▸ Requirements: Render everything from the start of the rows below down to the line containing "common name: Common eastern bumble bee", both ends included, as a Markdown table with the columns Index and Entry. Number each line in Index, put the line itself in Entry, and leave out blank lines.

▸ Information shown:

★ ★ ★ ★ ★

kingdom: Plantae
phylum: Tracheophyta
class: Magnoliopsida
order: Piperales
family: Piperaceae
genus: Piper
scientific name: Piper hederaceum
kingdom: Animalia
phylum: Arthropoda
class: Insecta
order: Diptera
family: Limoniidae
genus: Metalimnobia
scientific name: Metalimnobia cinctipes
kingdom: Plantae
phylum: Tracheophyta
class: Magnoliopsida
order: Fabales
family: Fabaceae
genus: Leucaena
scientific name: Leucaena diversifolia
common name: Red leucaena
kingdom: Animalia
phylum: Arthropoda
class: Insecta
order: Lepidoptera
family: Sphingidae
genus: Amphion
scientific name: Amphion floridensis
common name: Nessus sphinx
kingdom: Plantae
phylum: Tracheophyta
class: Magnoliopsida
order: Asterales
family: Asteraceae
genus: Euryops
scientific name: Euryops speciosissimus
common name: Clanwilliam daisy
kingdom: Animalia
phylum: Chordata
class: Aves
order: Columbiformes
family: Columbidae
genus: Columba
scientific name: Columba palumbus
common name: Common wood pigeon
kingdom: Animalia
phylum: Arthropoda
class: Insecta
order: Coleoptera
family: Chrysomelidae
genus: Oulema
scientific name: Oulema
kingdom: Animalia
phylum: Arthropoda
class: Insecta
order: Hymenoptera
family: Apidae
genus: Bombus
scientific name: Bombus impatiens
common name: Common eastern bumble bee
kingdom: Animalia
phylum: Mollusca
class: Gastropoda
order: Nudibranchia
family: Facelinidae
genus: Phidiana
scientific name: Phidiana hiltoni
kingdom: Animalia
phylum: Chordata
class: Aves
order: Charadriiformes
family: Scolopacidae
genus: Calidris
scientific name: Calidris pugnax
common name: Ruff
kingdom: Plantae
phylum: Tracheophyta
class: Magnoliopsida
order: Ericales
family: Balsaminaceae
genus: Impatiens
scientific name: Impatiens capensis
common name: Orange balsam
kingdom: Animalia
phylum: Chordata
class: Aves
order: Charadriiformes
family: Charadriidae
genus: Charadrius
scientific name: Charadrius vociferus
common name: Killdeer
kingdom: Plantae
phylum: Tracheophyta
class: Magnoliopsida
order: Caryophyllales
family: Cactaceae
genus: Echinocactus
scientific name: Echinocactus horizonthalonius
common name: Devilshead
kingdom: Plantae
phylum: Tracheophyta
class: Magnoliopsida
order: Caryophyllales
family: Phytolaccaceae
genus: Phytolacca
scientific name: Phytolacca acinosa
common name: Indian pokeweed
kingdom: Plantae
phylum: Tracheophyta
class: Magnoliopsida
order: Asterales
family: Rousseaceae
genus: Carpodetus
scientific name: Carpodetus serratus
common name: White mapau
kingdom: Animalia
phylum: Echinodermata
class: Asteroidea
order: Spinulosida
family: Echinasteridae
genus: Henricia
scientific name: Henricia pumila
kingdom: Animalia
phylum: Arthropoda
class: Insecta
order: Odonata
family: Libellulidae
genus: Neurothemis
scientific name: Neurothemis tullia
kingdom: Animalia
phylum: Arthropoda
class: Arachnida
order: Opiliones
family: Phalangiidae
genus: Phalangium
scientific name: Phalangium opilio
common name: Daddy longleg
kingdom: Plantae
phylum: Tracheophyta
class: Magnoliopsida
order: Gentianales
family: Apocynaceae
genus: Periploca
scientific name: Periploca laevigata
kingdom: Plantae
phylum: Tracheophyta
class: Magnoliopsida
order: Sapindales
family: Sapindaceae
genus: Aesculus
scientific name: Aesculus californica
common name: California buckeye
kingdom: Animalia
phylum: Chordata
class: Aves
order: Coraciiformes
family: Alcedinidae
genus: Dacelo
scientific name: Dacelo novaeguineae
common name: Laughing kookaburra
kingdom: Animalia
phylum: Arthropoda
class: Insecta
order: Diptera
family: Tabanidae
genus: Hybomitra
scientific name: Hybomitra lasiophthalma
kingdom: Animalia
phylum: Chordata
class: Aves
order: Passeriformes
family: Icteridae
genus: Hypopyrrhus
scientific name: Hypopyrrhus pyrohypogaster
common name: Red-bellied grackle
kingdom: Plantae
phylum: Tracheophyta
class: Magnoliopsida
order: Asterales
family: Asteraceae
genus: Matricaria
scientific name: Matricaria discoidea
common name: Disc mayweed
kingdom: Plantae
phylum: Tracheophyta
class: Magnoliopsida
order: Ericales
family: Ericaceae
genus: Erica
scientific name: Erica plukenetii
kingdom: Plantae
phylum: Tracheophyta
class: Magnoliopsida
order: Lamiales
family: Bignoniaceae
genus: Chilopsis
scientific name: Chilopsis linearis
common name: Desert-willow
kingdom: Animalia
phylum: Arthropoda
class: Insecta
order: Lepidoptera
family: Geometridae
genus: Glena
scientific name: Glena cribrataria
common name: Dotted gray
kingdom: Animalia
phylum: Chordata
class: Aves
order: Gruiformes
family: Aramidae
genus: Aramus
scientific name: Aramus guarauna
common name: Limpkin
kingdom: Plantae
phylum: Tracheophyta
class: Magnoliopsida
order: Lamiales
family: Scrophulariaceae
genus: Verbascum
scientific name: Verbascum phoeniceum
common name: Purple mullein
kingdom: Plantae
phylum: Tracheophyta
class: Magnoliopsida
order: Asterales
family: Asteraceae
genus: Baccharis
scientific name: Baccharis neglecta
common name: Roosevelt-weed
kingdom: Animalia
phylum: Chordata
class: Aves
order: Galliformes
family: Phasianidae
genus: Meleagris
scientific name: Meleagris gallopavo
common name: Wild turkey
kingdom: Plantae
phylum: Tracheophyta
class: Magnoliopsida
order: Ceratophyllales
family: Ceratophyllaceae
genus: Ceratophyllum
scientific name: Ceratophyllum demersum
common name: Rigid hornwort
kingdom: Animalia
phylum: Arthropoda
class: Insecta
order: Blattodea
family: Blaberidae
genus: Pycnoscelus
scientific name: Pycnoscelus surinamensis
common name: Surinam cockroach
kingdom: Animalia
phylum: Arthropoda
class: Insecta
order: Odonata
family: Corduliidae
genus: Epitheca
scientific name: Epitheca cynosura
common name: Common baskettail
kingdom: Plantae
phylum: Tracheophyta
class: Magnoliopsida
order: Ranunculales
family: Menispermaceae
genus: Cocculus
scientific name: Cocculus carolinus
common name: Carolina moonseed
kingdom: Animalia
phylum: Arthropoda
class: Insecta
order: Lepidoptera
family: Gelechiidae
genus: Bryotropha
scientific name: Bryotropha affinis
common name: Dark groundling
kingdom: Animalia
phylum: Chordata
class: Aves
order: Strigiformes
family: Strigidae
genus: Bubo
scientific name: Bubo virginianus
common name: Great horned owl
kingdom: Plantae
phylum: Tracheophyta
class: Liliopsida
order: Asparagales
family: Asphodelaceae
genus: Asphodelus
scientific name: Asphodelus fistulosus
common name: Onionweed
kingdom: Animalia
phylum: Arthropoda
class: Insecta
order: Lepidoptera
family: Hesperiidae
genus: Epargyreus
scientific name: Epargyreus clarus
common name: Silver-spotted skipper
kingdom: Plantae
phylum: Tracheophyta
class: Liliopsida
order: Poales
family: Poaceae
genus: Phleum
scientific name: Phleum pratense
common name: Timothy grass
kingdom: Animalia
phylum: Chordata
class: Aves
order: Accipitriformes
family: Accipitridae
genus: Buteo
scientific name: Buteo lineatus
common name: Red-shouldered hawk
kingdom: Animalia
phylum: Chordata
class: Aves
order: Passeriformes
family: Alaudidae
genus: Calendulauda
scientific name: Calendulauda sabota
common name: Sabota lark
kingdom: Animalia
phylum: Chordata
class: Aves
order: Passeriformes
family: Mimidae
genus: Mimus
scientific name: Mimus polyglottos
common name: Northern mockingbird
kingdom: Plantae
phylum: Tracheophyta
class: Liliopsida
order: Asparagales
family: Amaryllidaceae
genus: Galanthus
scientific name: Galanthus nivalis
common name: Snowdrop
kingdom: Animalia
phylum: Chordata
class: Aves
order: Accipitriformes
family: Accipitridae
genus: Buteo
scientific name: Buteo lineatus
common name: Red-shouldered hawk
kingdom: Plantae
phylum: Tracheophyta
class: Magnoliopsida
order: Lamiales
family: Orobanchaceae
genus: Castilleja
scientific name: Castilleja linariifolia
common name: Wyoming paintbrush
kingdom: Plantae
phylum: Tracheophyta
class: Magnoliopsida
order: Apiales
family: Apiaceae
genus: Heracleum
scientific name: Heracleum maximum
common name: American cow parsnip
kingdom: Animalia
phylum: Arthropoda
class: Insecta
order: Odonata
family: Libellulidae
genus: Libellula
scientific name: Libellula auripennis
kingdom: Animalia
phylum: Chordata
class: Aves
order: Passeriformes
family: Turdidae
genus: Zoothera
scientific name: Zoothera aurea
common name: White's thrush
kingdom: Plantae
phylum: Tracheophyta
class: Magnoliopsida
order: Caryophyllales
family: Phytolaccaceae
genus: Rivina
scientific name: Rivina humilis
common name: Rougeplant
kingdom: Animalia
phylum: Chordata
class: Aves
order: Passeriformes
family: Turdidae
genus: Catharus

★ ★ ★ ★ ★

▸ Solution to the problem:
| Index | Entry |
|---|---|
| 1 | kingdom: Plantae |
| 2 | phylum: Tracheophyta |
| 3 | class: Magnoliopsida |
| 4 | order: Piperales |
| 5 | family: Piperaceae |
| 6 | genus: Piper |
| 7 | scientific name: Piper hederaceum |
| 8 | kingdom: Animalia |
| 9 | phylum: Arthropoda |
| 10 | class: Insecta |
| 11 | order: Diptera |
| 12 | family: Limoniidae |
| 13 | genus: Metalimnobia |
| 14 | scientific name: Metalimnobia cinctipes |
| 15 | kingdom: Plantae |
| 16 | phylum: Tracheophyta |
| 17 | class: Magnoliopsida |
| 18 | order: Fabales |
| 19 | family: Fabaceae |
| 20 | genus: Leucaena |
| 21 | scientific name: Leucaena diversifolia |
| 22 | common name: Red leucaena |
| 23 | kingdom: Animalia |
| 24 | phylum: Arthropoda |
| 25 | class: Insecta |
| 26 | order: Lepidoptera |
| 27 | family: Sphingidae |
| 28 | genus: Amphion |
| 29 | scientific name: Amphion floridensis |
| 30 | common name: Nessus sphinx |
| 31 | kingdom: Plantae |
| 32 | phylum: Tracheophyta |
| 33 | class: Magnoliopsida |
| 34 | order: Asterales |
| 35 | family: Asteraceae |
| 36 | genus: Euryops |
| 37 | scientific name: Euryops speciosissimus |
| 38 | common name: Clanwilliam daisy |
| 39 | kingdom: Animalia |
| 40 | phylum: Chordata |
| 41 | class: Aves |
| 42 | order: Columbiformes |
| 43 | family: Columbidae |
| 44 | genus: Columba |
| 45 | scientific name: Columba palumbus |
| 46 | common name: Common wood pigeon |
| 47 | kingdom: Animalia |
| 48 | phylum: Arthropoda |
| 49 | class: Insecta |
| 50 | order: Coleoptera |
| 51 | family: Chrysomelidae |
| 52 | genus: Oulema |
| 53 | scientific name: Oulema |
| 54 | kingdom: Animalia |
| 55 | phylum: Arthropoda |
| 56 | class: Insecta |
| 57 | order: Hymenoptera |
| 58 | family: Apidae |
| 59 | genus: Bombus |
| 60 | scientific name: Bombus impatiens |
| 61 | common name: Common eastern bumble bee |